The answer is a long story of trial and error (and many more errors), to cut it short, here is where it got me.
Starting out Mordheim the challenge was for me: how to build a ruined Medieval city and not have to, again and again, repeat the same work.
So logically I ended up with moulds.
I make mine cheap, using: corn starch and clear silicone (the cheapest you can find). Mix em up in equal amounts on a plastic/glass plate. If it sticks to much ad some starch if the mix is to dry ad some more silicone. I usually don't make more than 200 gr. at once because after 20 minutes or so the mixture starts to harden.
Of course before putting the putty to the sculp I have to sculp.
As you can see on the above picture. I mainly use plasticine (roll it flat with a bottle). Then I add details (sometimes pieces of a toy I sawed/cut off) or stones or balsa wood (with some extra textures carved in)
My sons collection of toys provide me with some ready made textures such as: brick walls, roofs, wooden planks, stone walls, doors etc… But I have sculpted my own doors, window, wooden beams etc… out of plasticine also.
After the moulding putty has been overnight on the sculpt it will peal of (no release agent necessary).
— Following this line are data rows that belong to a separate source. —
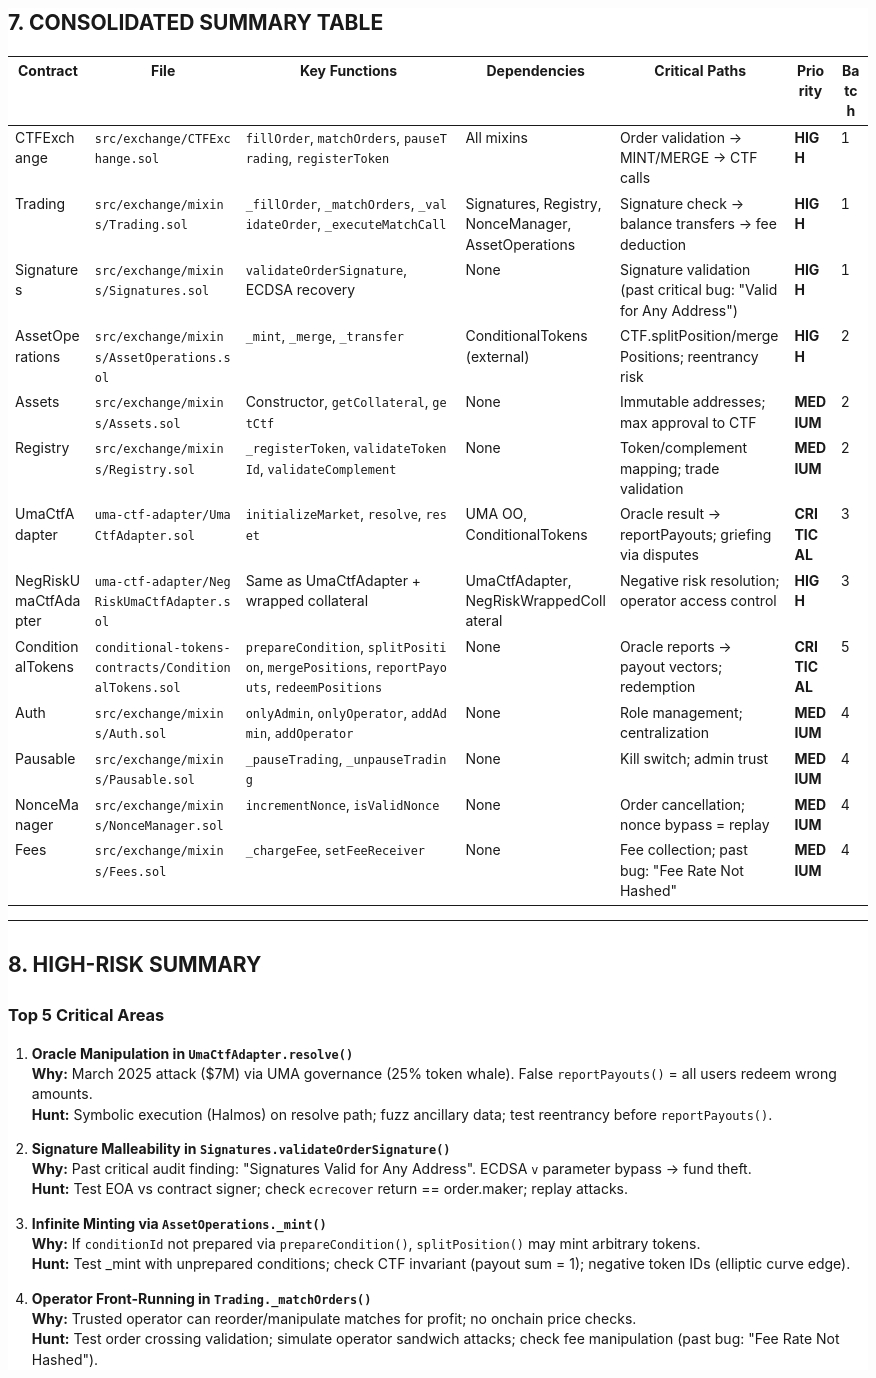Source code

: ## 7. CONSOLIDATED SUMMARY TABLE

| Contract | File | Key Functions | Dependencies | Critical Paths | Priority | Batch |
|----------|------|---------------|--------------|----------------|----------|-------|
| CTFExchange | `src/exchange/CTFExchange.sol` | `fillOrder`, `matchOrders`, `pauseTrading`, `registerToken` | All mixins | Order validation → MINT/MERGE → CTF calls | **HIGH** | 1 |
| Trading | `src/exchange/mixins/Trading.sol` | `_fillOrder`, `_matchOrders`, `_validateOrder`, `_executeMatchCall` | Signatures, Registry, NonceManager, AssetOperations | Signature check → balance transfers → fee deduction | **HIGH** | 1 |
| Signatures | `src/exchange/mixins/Signatures.sol` | `validateOrderSignature`, ECDSA recovery | None | Signature validation (past critical bug: "Valid for Any Address") | **HIGH** | 1 |
| AssetOperations | `src/exchange/mixins/AssetOperations.sol` | `_mint`, `_merge`, `_transfer` | ConditionalTokens (external) | CTF.splitPosition/mergePositions; reentrancy risk | **HIGH** | 2 |
| Assets | `src/exchange/mixins/Assets.sol` | Constructor, `getCollateral`, `getCtf` | None | Immutable addresses; max approval to CTF | **MEDIUM** | 2 |
| Registry | `src/exchange/mixins/Registry.sol` | `_registerToken`, `validateTokenId`, `validateComplement` | None | Token/complement mapping; trade validation | **MEDIUM** | 2 |
| UmaCtfAdapter | `uma-ctf-adapter/UmaCtfAdapter.sol` | `initializeMarket`, `resolve`, `reset` | UMA OO, ConditionalTokens | Oracle result → reportPayouts; griefing via disputes | **CRITICAL** | 3 |
| NegRiskUmaCtfAdapter | `uma-ctf-adapter/NegRiskUmaCtfAdapter.sol` | Same as UmaCtfAdapter + wrapped collateral | UmaCtfAdapter, NegRiskWrappedCollateral | Negative risk resolution; operator access control | **HIGH** | 3 |
| ConditionalTokens | `conditional-tokens-contracts/ConditionalTokens.sol` | `prepareCondition`, `splitPosition`, `mergePositions`, `reportPayouts`, `redeemPositions` | None | Oracle reports → payout vectors; redemption | **CRITICAL** | 5 |
| Auth | `src/exchange/mixins/Auth.sol` | `onlyAdmin`, `onlyOperator`, `addAdmin`, `addOperator` | None | Role management; centralization | **MEDIUM** | 4 |
| Pausable | `src/exchange/mixins/Pausable.sol` | `_pauseTrading`, `_unpauseTrading` | None | Kill switch; admin trust | **MEDIUM** | 4 |
| NonceManager | `src/exchange/mixins/NonceManager.sol` | `incrementNonce`, `isValidNonce` | None | Order cancellation; nonce bypass = replay | **MEDIUM** | 4 |
| Fees | `src/exchange/mixins/Fees.sol` | `_chargeFee`, `setFeeReceiver` | None | Fee collection; past bug: "Fee Rate Not Hashed" | **MEDIUM** | 4 |

---

## 8. HIGH-RISK SUMMARY

### Top 5 Critical Areas

1. **Oracle Manipulation in `UmaCtfAdapter.resolve()`**  
   **Why:** March 2025 attack ($7M) via UMA governance (25% token whale). False `reportPayouts()` = all users redeem wrong amounts.  
   **Hunt:** Symbolic execution (Halmos) on resolve path; fuzz ancillary data; test reentrancy before `reportPayouts()`.

2. **Signature Malleability in `Signatures.validateOrderSignature()`**  
   **Why:** Past critical audit finding: "Signatures Valid for Any Address". ECDSA `v` parameter bypass → fund theft.  
   **Hunt:** Test EOA vs contract signer; check `ecrecover` return == order.maker; replay attacks.

3. **Infinite Minting via `AssetOperations._mint()`**  
   **Why:** If `conditionId` not prepared via `prepareCondition()`, `splitPosition()` may mint arbitrary tokens.  
   **Hunt:** Test _mint with unprepared conditions; check CTF invariant (payout sum = 1); negative token IDs (elliptic curve edge).

4. **Operator Front-Running in `Trading._matchOrders()`**  
   **Why:** Trusted operator can reorder/manipulate matches for profit; no onchain price checks.  
   **Hunt:** Test order crossing validation; simulate operator sandwich attacks; check fee manipulation (past bug: "Fee Rate Not Hashed").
Plasticine and other details can be used again.
At first I tried filling the moulds with caulk (because that was what I had used to make my 'nature battle mat', but that did not take detail enough and shrinks to much.
So I had the idea of filling them up with glue of my trusty hot glue gun.
This was cheap, fast drying (I have little patience when it comes to technique), and very strong. Actually I can drop my collection of scenery because it, now is, made of 100 procent hot glue gun glue.
This however makes small air bubbles so sometimes details are lost.
But I think that it ads to the 'ruined look' of my Mordheim scenery. I also never use any rulers to measure so everything I build is a bit crummy, just as I imagine an run down medieval city.
The glue is so tough that even the finest parts such as: spikes on a fence or branches on a tree become almost unbreakable (because the material bends).
The glue can also be very easily cut to shape and (hot ) glued together.
Here you can see that the build is in effect 100 pro cent glue.
Then I prime it with 'plastic primer' then with black/grey primer and I paint with acrylic paint and mix up my own colors.
I now have a collection of moulds with a wide variety of textures/functions. Sometimes I will fill the door in one mould and combine it with a piece of wall from an other mould. Then cut to shape and glue them together. In other words with the moulds I now have I can keep varying facades/buildings.
But that is where it stops , a bit , for me. I now have solved the problem I put to myself at the start of this project. That is also why scenery making, for me, is disappearing, a bit, to the background.
Recently I made a lamp shade with 'my' mould-placticine-and hot glue gun glue-technique. Because before painting the material is white opaque.
And with the scenery I produced I am thinking on how to use it in a small (puppet/animation) theatre production.